But a machine learning approach allows AdTheorent to score audiences and inventory in near real time, Lawson said.
Say a car brand is looking for in-market auto shoppers with a likelihood of buying a vehicle within a certain timeframe.
The brand would supply AdTheorent with information about people who had purchased a car in the past (think CRM data or a keyword search list), and AdTheorent would use that information to extract a series of predictive attributes for the desired behavior and find related impression opportunities with a good chance of converting on specific KPIs.
“The way I’d describe it, we’re not just looking for like-minded individuals, we’re looking for like-minded impressions,” Kirk said. “The predictive algorithm is looking for any place where our ads have the potential to reach someone who’s ready to make a purchase.”
Measurement is provided through a simple site pixel that flags whether an event occurred after an ad was served – but that’s it.
“It’s a ‘yes’ or ‘no’ question,” Lawson said. “We just want to know whether an impression that was served yielded an outcome, but we’re not taking IDs after a campaign runs and putting them into a list.”
It’s not magic
However, AdTheorent does give advertisers insight into how its model works, which isn’t typical for machine learning-powered ad products.

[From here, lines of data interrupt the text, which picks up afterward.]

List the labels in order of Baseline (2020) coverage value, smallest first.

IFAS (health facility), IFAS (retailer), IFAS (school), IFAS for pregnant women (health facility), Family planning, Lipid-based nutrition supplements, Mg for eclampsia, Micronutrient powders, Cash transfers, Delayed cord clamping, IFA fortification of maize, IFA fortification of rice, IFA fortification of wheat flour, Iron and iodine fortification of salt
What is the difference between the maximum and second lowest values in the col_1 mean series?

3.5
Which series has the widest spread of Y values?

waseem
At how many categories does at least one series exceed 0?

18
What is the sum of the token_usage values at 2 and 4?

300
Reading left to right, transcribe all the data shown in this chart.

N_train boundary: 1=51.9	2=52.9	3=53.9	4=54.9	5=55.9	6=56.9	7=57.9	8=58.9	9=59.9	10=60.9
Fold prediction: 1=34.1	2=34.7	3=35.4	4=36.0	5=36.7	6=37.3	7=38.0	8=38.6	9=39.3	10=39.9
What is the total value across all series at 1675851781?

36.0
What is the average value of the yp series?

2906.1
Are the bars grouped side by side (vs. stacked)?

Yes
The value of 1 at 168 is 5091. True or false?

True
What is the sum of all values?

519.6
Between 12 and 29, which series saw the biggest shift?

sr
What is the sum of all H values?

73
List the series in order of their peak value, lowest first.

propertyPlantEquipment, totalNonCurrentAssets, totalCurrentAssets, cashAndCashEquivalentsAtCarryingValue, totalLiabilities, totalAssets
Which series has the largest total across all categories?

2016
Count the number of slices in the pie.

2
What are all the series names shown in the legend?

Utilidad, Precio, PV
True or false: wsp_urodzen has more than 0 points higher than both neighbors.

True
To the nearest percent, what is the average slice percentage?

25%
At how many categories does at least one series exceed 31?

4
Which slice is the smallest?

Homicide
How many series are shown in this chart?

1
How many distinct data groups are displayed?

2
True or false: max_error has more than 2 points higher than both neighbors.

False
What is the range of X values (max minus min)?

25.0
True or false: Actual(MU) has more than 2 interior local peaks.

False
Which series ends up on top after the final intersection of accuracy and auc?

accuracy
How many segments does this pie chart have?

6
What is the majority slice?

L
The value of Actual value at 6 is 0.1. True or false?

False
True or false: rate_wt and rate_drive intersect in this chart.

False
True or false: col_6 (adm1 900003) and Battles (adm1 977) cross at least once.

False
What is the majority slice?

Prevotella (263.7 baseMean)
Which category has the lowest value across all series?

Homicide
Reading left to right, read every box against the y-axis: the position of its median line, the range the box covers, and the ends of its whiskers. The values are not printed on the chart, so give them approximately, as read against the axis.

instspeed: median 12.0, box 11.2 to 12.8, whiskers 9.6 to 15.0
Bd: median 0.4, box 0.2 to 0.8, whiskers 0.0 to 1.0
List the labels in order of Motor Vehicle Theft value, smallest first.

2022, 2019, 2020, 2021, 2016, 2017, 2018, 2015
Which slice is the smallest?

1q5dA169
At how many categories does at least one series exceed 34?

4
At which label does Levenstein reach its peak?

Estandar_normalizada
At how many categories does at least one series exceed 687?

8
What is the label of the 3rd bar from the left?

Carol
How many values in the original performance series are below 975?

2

Google’s Performance Max and Meta’s Advantage Plus are both black boxes that require advertisers to trade in control in return for performance.
“We want to help brands learn more about their audiences,” Lawson said. “It’s like the opposite of a black box.”
And having the ability to control the data inputs and what gets fed into the model is an appealing prospect, Kirk said, particularly from a strategy perspective.
“We hear from Google all the time, ‘Hey, it just works,’ like it’s magic or something, but that shouldn’t be good enough,” Kirk said. “We also want transparent data inputs and we want a voice in what those inputs are.”